Parquet format - A deep dive : Part 2

Demystifying how Parquet works internally

In this article we will get into how data is written as parquet format. To do that, one of the first thing we must do is talk about Dremel.

Dremel was built at Google, it is web scale analytical system for performing ad-hoc queries on nested data. Parquet takes a page from Dremel and uses its record shredding and record assembly algorithms to store and retrieve nested data efficiently.

Record shredding is how data is broken into columnar data, and then written into parquet files. The reverse procedure (record assembly) is covered in part 3.

Nested data

Before beginning, let's take a step back and look at the structure of the incoming data. Speaking generally, it can have the following characteristics:

  • Nested sections

  • Repeatable sections

  • Optional or required sections

This can be understood better when represented with a schema.

Schema

A schema is a structural view of the data. Let's use the same example as in the Dremel paper:

Minor note: The Dremel paper uses Protobuf[1] to represent the schema but you can use other protocols like Thrift[2] as well.

Looking at the above schema in a different way, we can think of it as a of group of nodes of size n >= 1 which are optional / required / repeating. The parquet format requires that we attempt to convert this into a flat structure.

All the values of this structure are present in the leaves of the tree. Looking at it another way, the data can be flattened if we know the full path to the leaf + we know the depth of the node + we are able to represent optional / required nodes + we can represent if the repetition of fields. In other words, if we can reduce each path to a column and are able to generate this metadata for the nested incoming data, then along with the actual values themselves we have everything we need to convert the nested data into a flattened form.

In the above example, if we look at the schema, Name.Language.Code is part of Name node which can repeat, Language node which can also repeat and Code is required.

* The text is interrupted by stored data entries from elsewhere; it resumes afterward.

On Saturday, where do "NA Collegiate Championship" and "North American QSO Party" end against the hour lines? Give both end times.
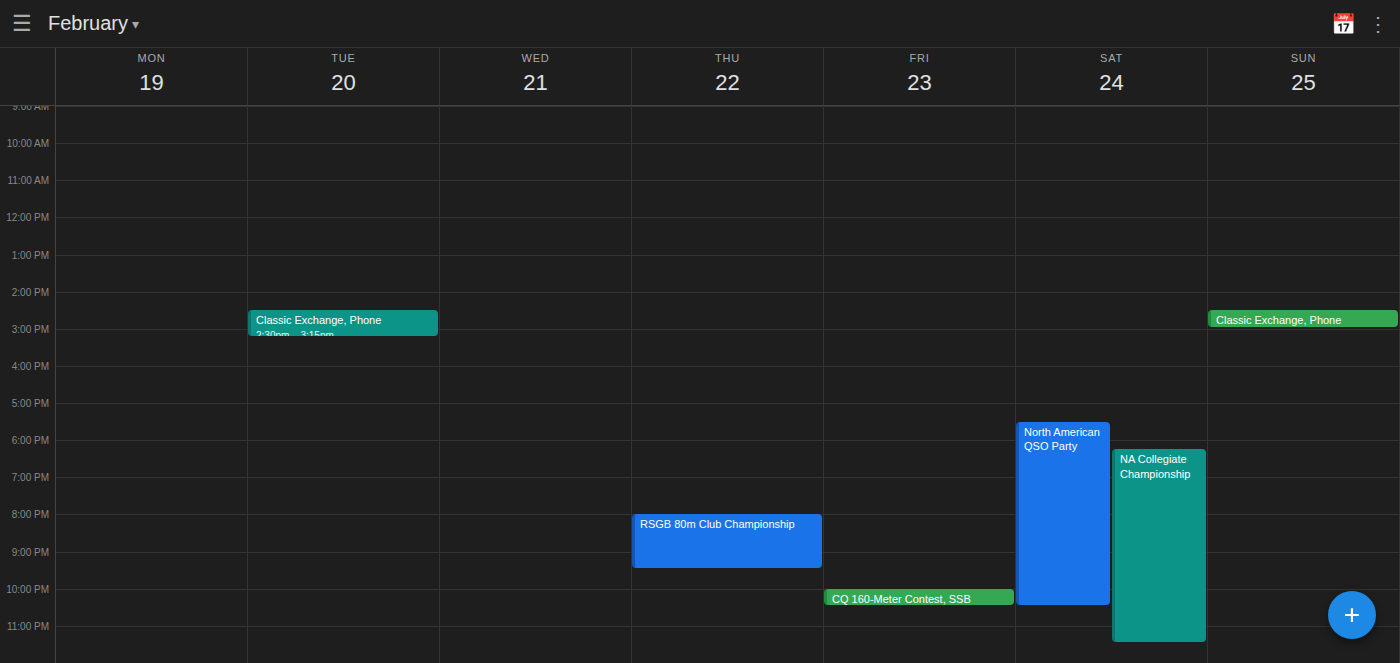
"NA Collegiate Championship": 11:30 PM, halfway between the 11 PM and 12 AM lines. "North American QSO Party": 10:30 PM, halfway between the 10 PM and 11 PM lines.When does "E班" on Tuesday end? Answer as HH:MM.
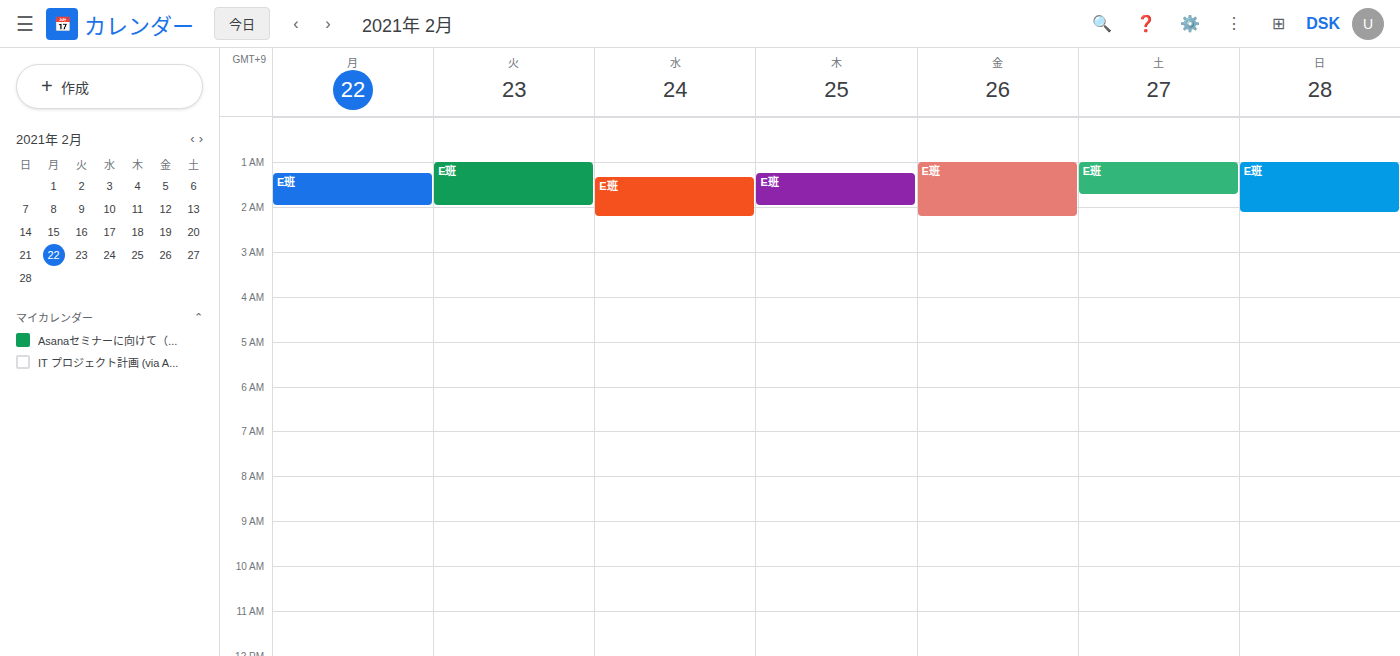
02:00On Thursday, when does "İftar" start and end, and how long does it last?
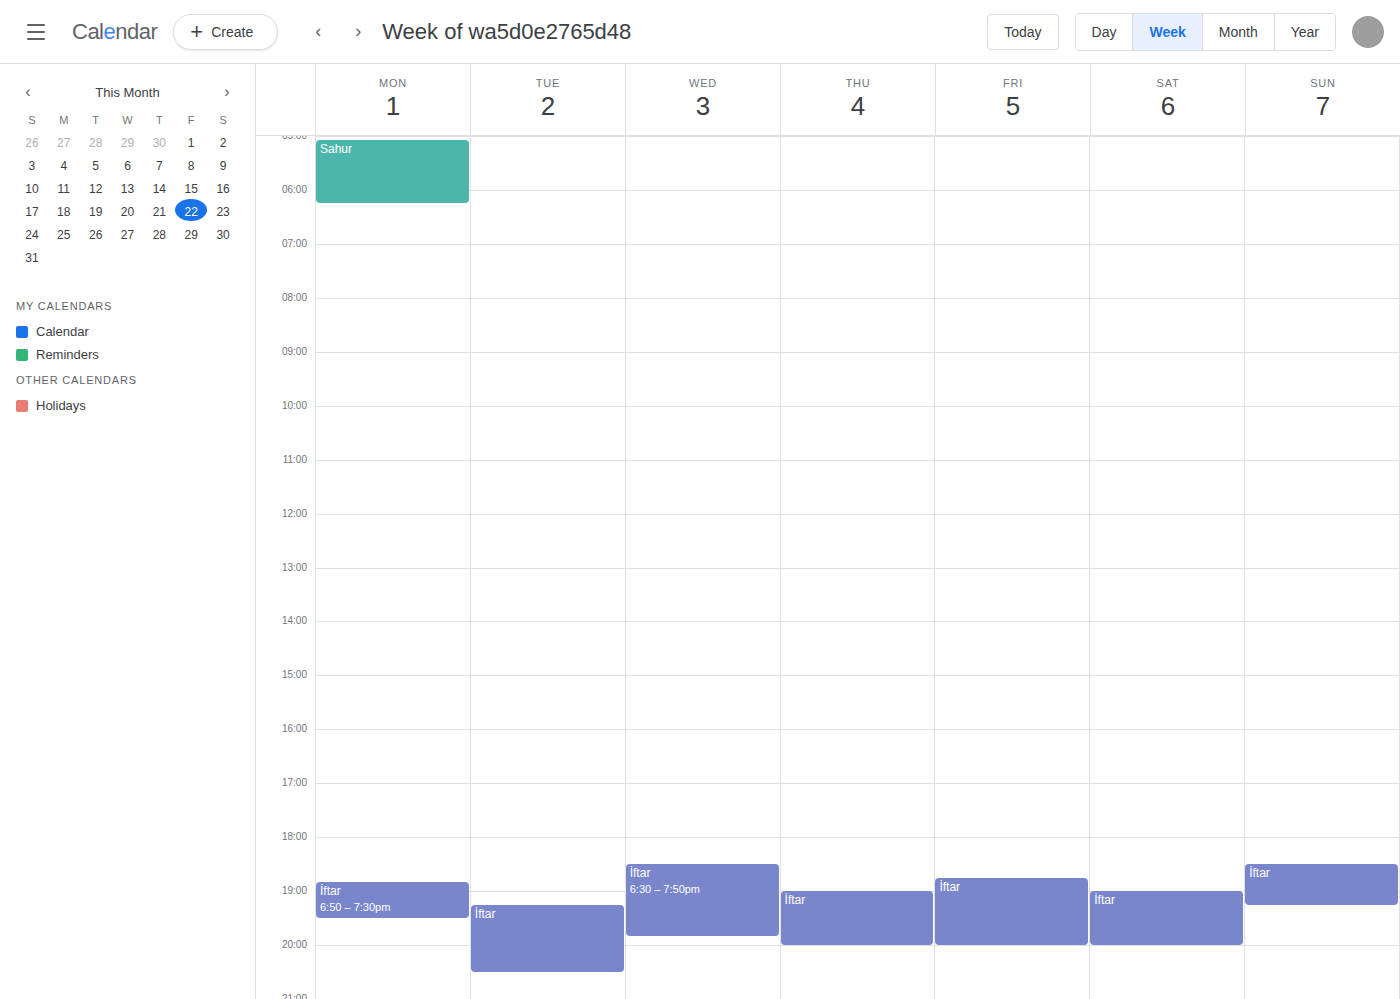
7:00 PM to 8:00 PM, 1 hourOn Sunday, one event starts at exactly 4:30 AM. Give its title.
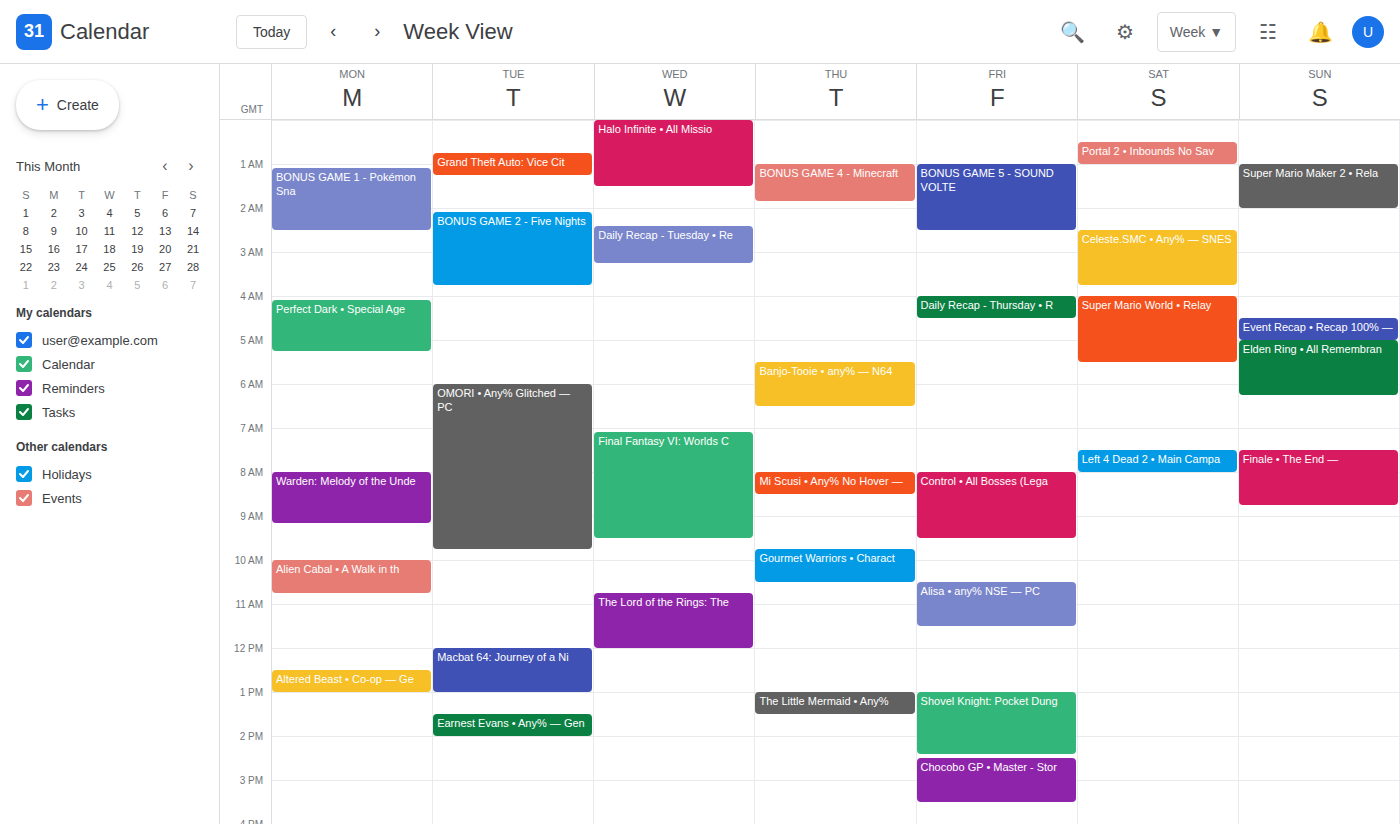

Thus for each Name.Language.Code value that exists in the data, if we can somehow capture the levels in the tree at which it repeats, and whether there are any optional along with the value then in principle we have everything we need to convert to and fro. This is what repetition levels and definition levels do.

To understand this better, let's go over them with an example.

Repetition level

When we have nested data with multiple levels and there can be data at some level that is a) optional and b) repeated (ie, a list) we need to know one thing : At what level should I start create a new list for this value? In the Dremel paper this idea is defined as: "It tells us at what repeated field in the field’s path the value has repeated.". In the above example, let's look at the Name.Language.Code path (column) again.

Observations:

  • Going by the schema, Name and Language are groups which can be repeated. They do in fact repeat in record 1. Name node repeats three times, Language node repeats twice in the first name node, and once in the last one. And it occurs just once in record 2.

  • Code is a required field. Which means if Language exists, Code must exist as well as per the schema otherwise it is an invalid document.

Let's try to flatten this. Appending a number for simplicity and going in order, we have the following observations:

Field

Value

Create new list for this value?

New record?

Name.Language.Code(1)

en-US

Y

Y

Name.Language.Code(2)

en

N

N

Name.Language.Code(3)

NULL

-

N

Name.Language.Code(4)

en-gb

Y

N

Name.Language.Code(5)

NULL

-

Y

The above observations can be encoded by a single number called repetition level with the following rules:

  • For a new record, use the number 0. The list is created implicitly as well.

  • For an existing record, if the list needs to be created, use the level at which the list is going to be created.

  • For an existing record, if the list does not need to be created, use the level at which the element is being added.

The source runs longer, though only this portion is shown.